“Pakistani President Asif Ali Zardari on Monday said the United States drone raids on Pakistani territory should be stopped, describing them as counter-productive, private TV channel Geo reported.” — from this news article
Asif Ali Zardari is the crook, slightly less Islamist in inclination, who is the widower of Pinky Bhutto. In other words, he’s one of the anglophone zamindars who own most of Pakistan, though some in the military, that other center of power and for some a royal road to riches, are giving the zamindars, or landowners (with jute, textiles, stuff like that), a run for their money.
He’s better than Nawaz Sharif, in just the same way that beetle-browed Brezhnev was “better” than party-theoretician Mikhail Suslov, or that Chou En-Lai (with his worldly cigarette-holder, and his French) was “better” than that dour and determined Long-Marcher and epic natator, Chairman Mao. But he’s still awful, still mendacious, and still not about to come clean and say the truth to General Petraeus or anyone else: Look, we’re Muslims. We don’t like you. You are Infidels. Our people cannot like you. Their sympathies are naturally with any Muslims fighting you, unless that particular Muslim group has just finished decapitating the people in the next village, and now threaten them. That’s the only way they will give you, and only most temporarily, any cooperation, and they will do so only so that you supply them, or supply us, with weapons galore. Oh, and money, of course, money. You can’t expect us to ask Saudi Arabia or the U.A.E. or Kuwait or Qatar for money; the money must come from Infidels.
No, he won’t say that.
Still, there are hints of it all the time. A news article a few months ago said this: “Mr. Zardari and the People’s Party wants to be tough with the militants but they do not have support in the country, where there is growing anti-American sentiment largely fueled by the indiscriminate missile attacks and cross-border incursions.”

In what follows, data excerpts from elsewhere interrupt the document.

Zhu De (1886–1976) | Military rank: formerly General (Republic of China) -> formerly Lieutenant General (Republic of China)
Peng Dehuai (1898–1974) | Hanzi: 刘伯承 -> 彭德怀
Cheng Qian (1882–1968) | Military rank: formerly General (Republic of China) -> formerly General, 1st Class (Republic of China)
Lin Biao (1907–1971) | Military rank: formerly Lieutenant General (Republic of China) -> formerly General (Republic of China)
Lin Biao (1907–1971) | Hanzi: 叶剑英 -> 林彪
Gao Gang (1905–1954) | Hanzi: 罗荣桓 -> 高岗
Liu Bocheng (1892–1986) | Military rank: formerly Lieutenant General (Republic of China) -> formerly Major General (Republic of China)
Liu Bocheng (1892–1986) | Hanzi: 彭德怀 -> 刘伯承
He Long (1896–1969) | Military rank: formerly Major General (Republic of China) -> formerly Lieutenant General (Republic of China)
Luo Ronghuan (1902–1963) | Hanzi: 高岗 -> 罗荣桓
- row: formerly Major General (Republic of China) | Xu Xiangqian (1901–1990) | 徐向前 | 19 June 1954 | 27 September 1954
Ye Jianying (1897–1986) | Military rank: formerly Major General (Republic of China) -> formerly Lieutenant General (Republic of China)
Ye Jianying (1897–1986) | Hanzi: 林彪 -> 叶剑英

It’s up to General Petraeus, who is slow and methodical, to figure out why this anti-American sentiment exists, and to figure out also that what the military do is a very small part of what must be done. Petraeus is entirely too slow in his learning-curve about Islam. And his new post as head of CENTCOM does not, apparently, allow him to take a peek at what is happening elsewhere, in Thailand or Indonesia, or most importantly, in Western Europe. No, so far this seems to have escaped him, though there are glimmers, here and there, that his understanding of the meaning and menace of Islam is broadening and deepening.
But s-l-o-w-l-y. Too s-l-o-w-l-y.
And meanwhile, the meretricious rulers of Pakistan, the zamindars and generals, for all their smiling anglophonic plausibility, are not much different deep down from those they rule over. They dislike Infidels, but above all they dislike the Americans, who appear to believe that they should be getting something for the tens of billions they have poured into Pakistan over the years — $30 billion since 9/11/2001 alone. How outrageous of those Americans! How intolerable for them to expect us to really fight other Muslims! How dare they, no matter how frustrated, attack the Taliban and Al Qaeda without asking our permission first, so that we can decide when and where, and how often, to warn our fellow Muslims?

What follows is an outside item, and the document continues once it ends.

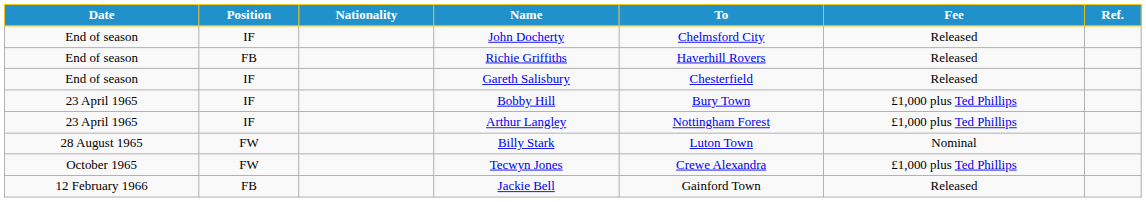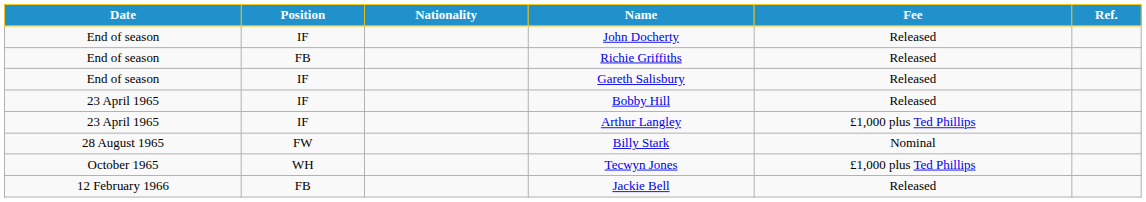- column: To | Chelmsford City | Haverhill Rovers | Chesterfield | Bury Town | Nottingham Forest | Luton Town | Crewe Alexandra | Gainford Town
Bobby Hill | Fee: £1,000 plus Ted Phillips -> Released
Tecwyn Jones | Position: FW -> WH
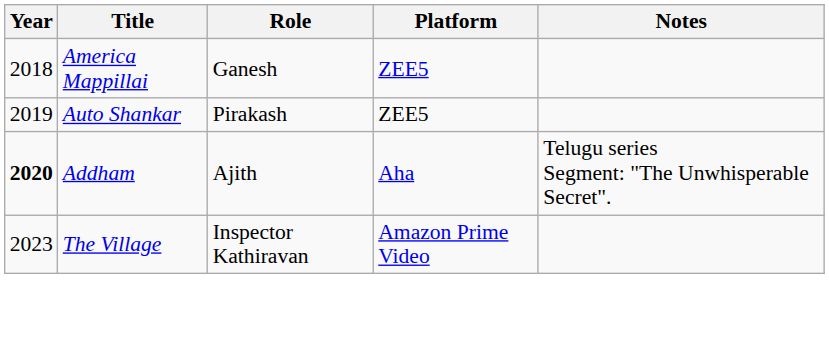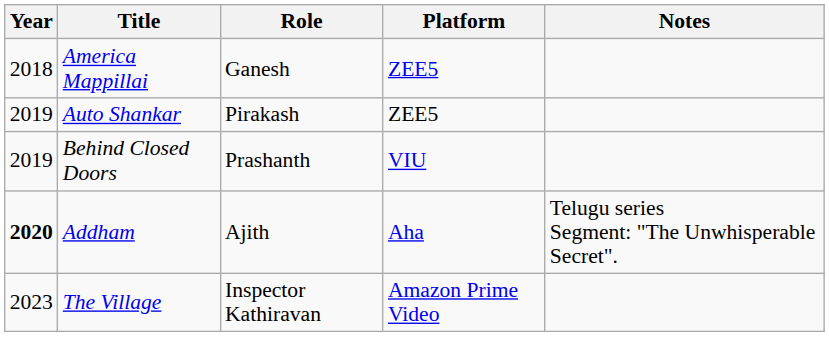+ row: 2019 | Behind Closed Doors | Prashanth | VIU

When will the people who make American policy cease to be so endlessly naive, so willfully ignorant of Islam and what it teaches, what it inculcates, what it does to the minds of Believers? Will it be another few months, another few years, what? Don’t you think that all over Europe people are enraged, are in despair, that their governments ever allowed so many Muslims to enter France, and Great Britain, and Germany, and Belgium, and Sweden, and Denmark, and Norway and Spain and Italy and The Netherlands? Is there anyone who, if he could turn the clock back forty years, would not have kept out every single Muslim immigrant? No, there is not.
Why is it so hard for the Americans whose task it is to instruct and protect us to do what they should, to even make the attempt to read the texts, to study the tenets, to read the real — as opposed to the false, the mendacious, the gone-native propagandistic — scholars of Islam and of Islamic conquest?